### PASSAGE GIVEN

Application for financial assistance and corollary relief

[31]           This is not the applicant’s first such application.  Until now, they have all been dismissed, which has not stopped him from pursuing numerous other proceedings instituted before this Court, the Federal Court of Appeal and various administrative organizations and tribunals.  It must be borne in mind that although now permissible, public interest advance costs orders “are to remain special and, as a result, exceptional” (Little Sisters Book and Art Emporium v. Canada (Commissioner of Customs and Revenue), [2007] 1 S.C.R. 38, at paragraph 36 [Little Sisters]).  The party seeking such an order must therefore simultaneously demonstrate that:

  1. It is impecunious to the extent that, without such an order, that party would be deprived of the opportunity to proceed with the case;
  2. It has established a prima facie case of sufficient merit to warrant pursuit; and
  3. There must be special circumstances sufficient to satisfy the court that the case is within the narrow class of cases where this extraordinary exercise of its powers is appropriate (British Columbia (Minister of Forests) v. Okanagan Indian Band, 2003 SCC 71, at paragraph 36, [2003] 3 S.C.R. 371 [Okanagan]).

### COMPLETE THE FOLLOWING
A – Quote the advance costs excerpt word for word from "1. It is impecunious" to "[2003] 3 S.C.R. 371 [Okanagan]).".
B – Write what comes next in the advance costs excerpt, starting after its last sentence.

[Dataset excerpts]

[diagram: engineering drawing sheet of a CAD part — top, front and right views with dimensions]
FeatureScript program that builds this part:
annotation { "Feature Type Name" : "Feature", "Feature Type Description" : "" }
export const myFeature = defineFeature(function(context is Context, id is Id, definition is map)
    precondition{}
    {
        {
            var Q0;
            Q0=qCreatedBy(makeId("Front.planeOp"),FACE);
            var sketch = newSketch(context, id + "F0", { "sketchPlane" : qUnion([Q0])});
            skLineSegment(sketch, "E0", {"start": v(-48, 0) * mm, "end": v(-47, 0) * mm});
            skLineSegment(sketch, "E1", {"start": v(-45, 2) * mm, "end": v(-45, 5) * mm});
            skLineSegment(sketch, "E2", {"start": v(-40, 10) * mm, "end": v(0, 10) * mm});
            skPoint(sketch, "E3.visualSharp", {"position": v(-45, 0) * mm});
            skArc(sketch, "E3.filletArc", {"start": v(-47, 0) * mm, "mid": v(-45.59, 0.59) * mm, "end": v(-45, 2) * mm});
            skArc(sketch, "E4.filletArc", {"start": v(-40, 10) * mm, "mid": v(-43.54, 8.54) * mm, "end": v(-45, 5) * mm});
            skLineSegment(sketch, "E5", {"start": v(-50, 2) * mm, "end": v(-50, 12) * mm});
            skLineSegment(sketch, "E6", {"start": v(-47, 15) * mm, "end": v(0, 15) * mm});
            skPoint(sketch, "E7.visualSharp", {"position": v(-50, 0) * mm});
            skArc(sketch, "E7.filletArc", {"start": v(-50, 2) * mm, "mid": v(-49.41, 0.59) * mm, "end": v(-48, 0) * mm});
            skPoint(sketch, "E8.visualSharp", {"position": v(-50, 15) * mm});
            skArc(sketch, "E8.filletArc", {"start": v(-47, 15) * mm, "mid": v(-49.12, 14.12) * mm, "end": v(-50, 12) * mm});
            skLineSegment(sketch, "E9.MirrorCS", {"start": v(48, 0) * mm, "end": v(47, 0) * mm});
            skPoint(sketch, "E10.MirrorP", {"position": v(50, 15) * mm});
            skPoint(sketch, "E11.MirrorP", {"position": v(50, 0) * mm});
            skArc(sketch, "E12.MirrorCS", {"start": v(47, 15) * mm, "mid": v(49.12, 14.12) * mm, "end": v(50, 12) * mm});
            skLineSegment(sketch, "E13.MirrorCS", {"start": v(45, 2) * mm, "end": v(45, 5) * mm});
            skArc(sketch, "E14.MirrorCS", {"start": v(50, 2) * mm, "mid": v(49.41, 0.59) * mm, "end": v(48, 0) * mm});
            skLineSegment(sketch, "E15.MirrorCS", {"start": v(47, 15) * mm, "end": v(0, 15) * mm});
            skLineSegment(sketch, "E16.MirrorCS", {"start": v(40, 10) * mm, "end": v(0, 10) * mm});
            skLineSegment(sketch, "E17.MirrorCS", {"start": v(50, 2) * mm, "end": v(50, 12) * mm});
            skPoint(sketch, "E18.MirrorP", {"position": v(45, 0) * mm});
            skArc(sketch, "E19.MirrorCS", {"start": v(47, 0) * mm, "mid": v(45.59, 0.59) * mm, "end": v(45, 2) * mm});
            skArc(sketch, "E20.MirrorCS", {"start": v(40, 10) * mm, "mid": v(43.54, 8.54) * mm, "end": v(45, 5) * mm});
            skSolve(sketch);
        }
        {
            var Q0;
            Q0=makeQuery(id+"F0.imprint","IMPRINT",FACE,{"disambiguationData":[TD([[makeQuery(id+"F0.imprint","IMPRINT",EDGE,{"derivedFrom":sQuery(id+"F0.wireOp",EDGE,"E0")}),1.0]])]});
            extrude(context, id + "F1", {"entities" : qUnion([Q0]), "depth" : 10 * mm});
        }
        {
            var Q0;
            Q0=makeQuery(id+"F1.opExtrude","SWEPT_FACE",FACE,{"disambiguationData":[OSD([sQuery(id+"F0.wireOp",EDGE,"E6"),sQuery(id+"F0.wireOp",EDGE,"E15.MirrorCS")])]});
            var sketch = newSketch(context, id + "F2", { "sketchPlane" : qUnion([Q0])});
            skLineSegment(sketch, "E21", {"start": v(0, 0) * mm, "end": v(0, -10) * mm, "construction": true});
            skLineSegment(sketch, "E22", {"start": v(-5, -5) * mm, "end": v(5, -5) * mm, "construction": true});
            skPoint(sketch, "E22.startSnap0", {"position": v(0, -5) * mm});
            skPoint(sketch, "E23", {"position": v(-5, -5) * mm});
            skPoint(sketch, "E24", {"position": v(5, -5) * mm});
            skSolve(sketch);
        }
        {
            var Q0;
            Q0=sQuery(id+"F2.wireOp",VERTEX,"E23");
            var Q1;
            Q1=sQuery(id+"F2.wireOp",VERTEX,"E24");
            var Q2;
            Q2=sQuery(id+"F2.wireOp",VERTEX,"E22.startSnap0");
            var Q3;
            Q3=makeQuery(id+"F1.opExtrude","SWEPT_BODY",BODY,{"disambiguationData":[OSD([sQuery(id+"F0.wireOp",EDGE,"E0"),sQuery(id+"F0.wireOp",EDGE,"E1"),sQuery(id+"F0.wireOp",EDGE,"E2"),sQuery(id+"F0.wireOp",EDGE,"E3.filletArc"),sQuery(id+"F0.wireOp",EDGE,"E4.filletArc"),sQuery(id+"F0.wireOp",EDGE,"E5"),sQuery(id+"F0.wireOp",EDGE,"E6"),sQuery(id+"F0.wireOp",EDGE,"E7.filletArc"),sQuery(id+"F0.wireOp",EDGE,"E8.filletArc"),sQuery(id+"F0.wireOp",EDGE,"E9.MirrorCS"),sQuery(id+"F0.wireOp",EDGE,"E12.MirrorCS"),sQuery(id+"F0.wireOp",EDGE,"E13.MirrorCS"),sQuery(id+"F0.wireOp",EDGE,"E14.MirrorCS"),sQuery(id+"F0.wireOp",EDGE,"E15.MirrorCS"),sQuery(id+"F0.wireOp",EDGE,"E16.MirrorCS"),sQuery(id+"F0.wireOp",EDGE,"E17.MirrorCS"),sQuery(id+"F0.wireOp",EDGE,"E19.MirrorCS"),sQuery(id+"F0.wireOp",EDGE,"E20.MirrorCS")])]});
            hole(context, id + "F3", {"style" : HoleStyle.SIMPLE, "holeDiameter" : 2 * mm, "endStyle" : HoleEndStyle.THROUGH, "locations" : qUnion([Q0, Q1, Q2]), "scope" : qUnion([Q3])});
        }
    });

### WRITTEN RESPONSES
A –
1. It is impecunious to the extent that, without such an order, that party would be deprived of the opportunity to proceed with the case;
  2. It has established a prima facie case of sufficient merit to warrant pursuit; and
  3. There must be special circumstances sufficient to satisfy the court that the case is within the narrow class of cases where this extraordinary exercise of its powers is appropriate (British Columbia (Minister of Forests) v. Okanagan Indian Band, 2003 SCC 71, at paragraph 36, [2003] 3 S.C.R. 371 [Okanagan]).

B –
[32]           However, it should be pointed out that the fact that these conditions all exist in a given case does not necessarily mean that such an order is required.  All the foregoing is at the discretion of the Court (Little Sisters, at paragraph 72).  In particular, these orders must be granted with caution, as a last resort, in circumstances where the need for them is clearly established (Little Sisters, at paragraph 36).  In other words they apply “only to those few situations where a court would be participating in an injustice—against the litigant personally and against the public generally—if it did not order advance costs to allow the litigant to proceed” (Little Sisters, at para 5).

[33]           This is a stringent test.  In particular, basing his recourse on the Charter is not, in itself, sufficient to meet this test.  In fact, the courts must see to it that the justice system does not become a proxy “for the public inquiry process, swamped with actions launched by test plaintiffs and public interest groups” (Little Sisters, at paragraph 39).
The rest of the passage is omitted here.